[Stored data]
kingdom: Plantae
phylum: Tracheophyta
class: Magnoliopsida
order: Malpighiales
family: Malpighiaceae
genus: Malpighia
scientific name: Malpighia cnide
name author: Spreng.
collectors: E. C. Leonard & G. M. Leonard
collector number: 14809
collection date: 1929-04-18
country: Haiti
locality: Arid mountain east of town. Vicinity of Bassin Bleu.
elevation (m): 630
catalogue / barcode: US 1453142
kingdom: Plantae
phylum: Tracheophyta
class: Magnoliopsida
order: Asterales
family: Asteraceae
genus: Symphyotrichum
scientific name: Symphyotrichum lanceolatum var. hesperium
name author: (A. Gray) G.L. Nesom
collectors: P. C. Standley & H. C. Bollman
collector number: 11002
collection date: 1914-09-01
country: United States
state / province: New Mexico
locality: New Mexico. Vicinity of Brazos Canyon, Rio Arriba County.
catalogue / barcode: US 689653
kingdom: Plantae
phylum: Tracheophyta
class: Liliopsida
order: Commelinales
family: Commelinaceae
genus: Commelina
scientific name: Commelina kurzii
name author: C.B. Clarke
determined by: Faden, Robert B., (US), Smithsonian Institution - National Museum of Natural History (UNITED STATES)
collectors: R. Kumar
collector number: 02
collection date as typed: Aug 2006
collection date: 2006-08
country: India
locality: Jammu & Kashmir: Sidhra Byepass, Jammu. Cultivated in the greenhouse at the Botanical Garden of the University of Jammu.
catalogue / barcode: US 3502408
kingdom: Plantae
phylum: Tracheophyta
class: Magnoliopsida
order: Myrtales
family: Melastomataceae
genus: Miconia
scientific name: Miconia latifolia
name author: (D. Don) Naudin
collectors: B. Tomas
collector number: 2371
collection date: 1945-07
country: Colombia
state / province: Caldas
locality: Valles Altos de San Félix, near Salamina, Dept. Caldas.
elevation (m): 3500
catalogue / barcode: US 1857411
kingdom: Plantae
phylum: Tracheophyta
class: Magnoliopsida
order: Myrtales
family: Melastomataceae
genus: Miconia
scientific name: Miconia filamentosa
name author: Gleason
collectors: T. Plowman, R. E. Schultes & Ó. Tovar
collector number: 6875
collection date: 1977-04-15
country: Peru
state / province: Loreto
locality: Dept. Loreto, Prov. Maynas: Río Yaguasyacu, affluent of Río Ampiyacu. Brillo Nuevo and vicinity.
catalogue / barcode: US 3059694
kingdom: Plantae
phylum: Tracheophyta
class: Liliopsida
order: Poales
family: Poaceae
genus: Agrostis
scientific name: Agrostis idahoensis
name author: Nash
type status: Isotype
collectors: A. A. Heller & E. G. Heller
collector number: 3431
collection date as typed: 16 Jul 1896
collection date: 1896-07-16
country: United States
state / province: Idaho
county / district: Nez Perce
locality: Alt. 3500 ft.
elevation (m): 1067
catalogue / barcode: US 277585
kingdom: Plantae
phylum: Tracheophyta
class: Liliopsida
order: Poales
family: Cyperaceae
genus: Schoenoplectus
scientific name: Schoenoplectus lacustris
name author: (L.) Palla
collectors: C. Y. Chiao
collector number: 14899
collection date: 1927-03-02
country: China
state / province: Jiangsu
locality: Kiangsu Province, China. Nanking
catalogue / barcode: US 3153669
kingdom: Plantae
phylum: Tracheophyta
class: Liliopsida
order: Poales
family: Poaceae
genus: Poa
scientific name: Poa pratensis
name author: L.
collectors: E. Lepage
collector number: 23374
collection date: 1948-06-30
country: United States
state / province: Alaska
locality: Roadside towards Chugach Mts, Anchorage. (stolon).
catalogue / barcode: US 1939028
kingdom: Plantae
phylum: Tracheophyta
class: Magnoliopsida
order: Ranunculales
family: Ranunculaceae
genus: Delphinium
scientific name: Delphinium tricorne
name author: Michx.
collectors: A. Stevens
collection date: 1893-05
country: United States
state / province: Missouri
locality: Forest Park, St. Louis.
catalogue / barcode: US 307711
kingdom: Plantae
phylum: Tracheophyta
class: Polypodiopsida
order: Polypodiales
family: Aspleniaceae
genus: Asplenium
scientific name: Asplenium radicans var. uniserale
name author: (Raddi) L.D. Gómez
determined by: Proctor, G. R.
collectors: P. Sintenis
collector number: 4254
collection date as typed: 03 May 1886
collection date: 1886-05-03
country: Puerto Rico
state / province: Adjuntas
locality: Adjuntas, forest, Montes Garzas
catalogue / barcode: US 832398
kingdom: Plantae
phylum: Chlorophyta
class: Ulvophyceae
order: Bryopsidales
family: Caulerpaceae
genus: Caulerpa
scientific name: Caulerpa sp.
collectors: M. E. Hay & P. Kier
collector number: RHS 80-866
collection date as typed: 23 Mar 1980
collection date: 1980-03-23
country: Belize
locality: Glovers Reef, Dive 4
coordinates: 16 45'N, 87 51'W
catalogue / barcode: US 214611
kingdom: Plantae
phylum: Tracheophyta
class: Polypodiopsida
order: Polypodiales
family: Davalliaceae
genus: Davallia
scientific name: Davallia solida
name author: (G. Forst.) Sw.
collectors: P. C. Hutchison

*Exercise directions:*
Rewrite the entries with "catalogue" swapped for "catalog" everywhere it appears, keeping every other word the same.

*Exercise answer:*
kingdom: Plantae
phylum: Tracheophyta
class: Magnoliopsida
order: Malpighiales
family: Malpighiaceae
genus: Malpighia
scientific name: Malpighia cnide
name author: Spreng.
collectors: E. C. Leonard & G. M. Leonard
collector number: 14809
collection date: 1929-04-18
country: Haiti
locality: Arid mountain east of town. Vicinity of Bassin Bleu.
elevation (m): 630
catalog / barcode: US 1453142
kingdom: Plantae
phylum: Tracheophyta
class: Magnoliopsida
order: Asterales
family: Asteraceae
genus: Symphyotrichum
scientific name: Symphyotrichum lanceolatum var. hesperium
name author: (A. Gray) G.L. Nesom
collectors: P. C. Standley & H. C. Bollman
collector number: 11002
collection date: 1914-09-01
country: United States
state / province: New Mexico
locality: New Mexico. Vicinity of Brazos Canyon, Rio Arriba County.
catalog / barcode: US 689653
kingdom: Plantae
phylum: Tracheophyta
class: Liliopsida
order: Commelinales
family: Commelinaceae
genus: Commelina
scientific name: Commelina kurzii
name author: C.B. Clarke
determined by: Faden, Robert B., (US), Smithsonian Institution - National Museum of Natural History (UNITED STATES)
collectors: R. Kumar
collector number: 02
collection date as typed: Aug 2006
collection date: 2006-08
country: India
locality: Jammu & Kashmir: Sidhra Byepass, Jammu. Cultivated in the greenhouse at the Botanical Garden of the University of Jammu.
catalog / barcode: US 3502408
kingdom: Plantae
phylum: Tracheophyta
class: Magnoliopsida
order: Myrtales
family: Melastomataceae
genus: Miconia
scientific name: Miconia latifolia
name author: (D. Don) Naudin
collectors: B. Tomas
collector number: 2371
collection date: 1945-07
country: Colombia
state / province: Caldas
locality: Valles Altos de San Félix, near Salamina, Dept. Caldas.
elevation (m): 3500
catalog / barcode: US 1857411
kingdom: Plantae
phylum: Tracheophyta
class: Magnoliopsida
order: Myrtales
family: Melastomataceae
genus: Miconia
scientific name: Miconia filamentosa
name author: Gleason
collectors: T. Plowman, R. E. Schultes & Ó. Tovar
collector number: 6875
collection date: 1977-04-15
country: Peru
state / province: Loreto
locality: Dept. Loreto, Prov. Maynas: Río Yaguasyacu, affluent of Río Ampiyacu. Brillo Nuevo and vicinity.
catalog / barcode: US 3059694
kingdom: Plantae
phylum: Tracheophyta
class: Liliopsida
order: Poales
family: Poaceae
genus: Agrostis
scientific name: Agrostis idahoensis
name author: Nash
type status: Isotype
collectors: A. A. Heller & E. G. Heller
collector number: 3431
collection date as typed: 16 Jul 1896
collection date: 1896-07-16
country: United States
state / province: Idaho
county / district: Nez Perce
locality: Alt. 3500 ft.
elevation (m): 1067
catalog / barcode: US 277585
kingdom: Plantae
phylum: Tracheophyta
class: Liliopsida
order: Poales
family: Cyperaceae
genus: Schoenoplectus
scientific name: Schoenoplectus lacustris
name author: (L.) Palla
collectors: C. Y. Chiao
collector number: 14899
collection date: 1927-03-02
country: China
state / province: Jiangsu
locality: Kiangsu Province, China. Nanking
catalog / barcode: US 3153669
kingdom: Plantae
phylum: Tracheophyta
class: Liliopsida
order: Poales
family: Poaceae
genus: Poa
scientific name: Poa pratensis
name author: L.
collectors: E. Lepage
collector number: 23374
collection date: 1948-06-30
country: United States
state / province: Alaska
locality: Roadside towards Chugach Mts, Anchorage. (stolon).
catalog / barcode: US 1939028
kingdom: Plantae
phylum: Tracheophyta
class: Magnoliopsida
order: Ranunculales
family: Ranunculaceae
genus: Delphinium
scientific name: Delphinium tricorne
name author: Michx.
collectors: A. Stevens
collection date: 1893-05
country: United States
state / province: Missouri
locality: Forest Park, St. Louis.
catalog / barcode: US 307711
kingdom: Plantae
phylum: Tracheophyta
class: Polypodiopsida
order: Polypodiales
family: Aspleniaceae
genus: Asplenium
scientific name: Asplenium radicans var. uniserale
name author: (Raddi) L.D. Gómez
determined by: Proctor, G. R.
collectors: P. Sintenis
collector number: 4254
collection date as typed: 03 May 1886
collection date: 1886-05-03
country: Puerto Rico
state / province: Adjuntas
locality: Adjuntas, forest, Montes Garzas
catalog / barcode: US 832398
kingdom: Plantae
phylum: Chlorophyta
class: Ulvophyceae
order: Bryopsidales
family: Caulerpaceae
genus: Caulerpa
scientific name: Caulerpa sp.
collectors: M. E. Hay & P. Kier
collector number: RHS 80-866
collection date as typed: 23 Mar 1980
collection date: 1980-03-23
country: Belize
locality: Glovers Reef, Dive 4
coordinates: 16 45'N, 87 51'W
catalog / barcode: US 214611
kingdom: Plantae
phylum: Tracheophyta
class: Polypodiopsida
order: Polypodiales
family: Davalliaceae
genus: Davallia
scientific name: Davallia solida
name author: (G. Forst.) Sw.
collectors: P. C. Hutchison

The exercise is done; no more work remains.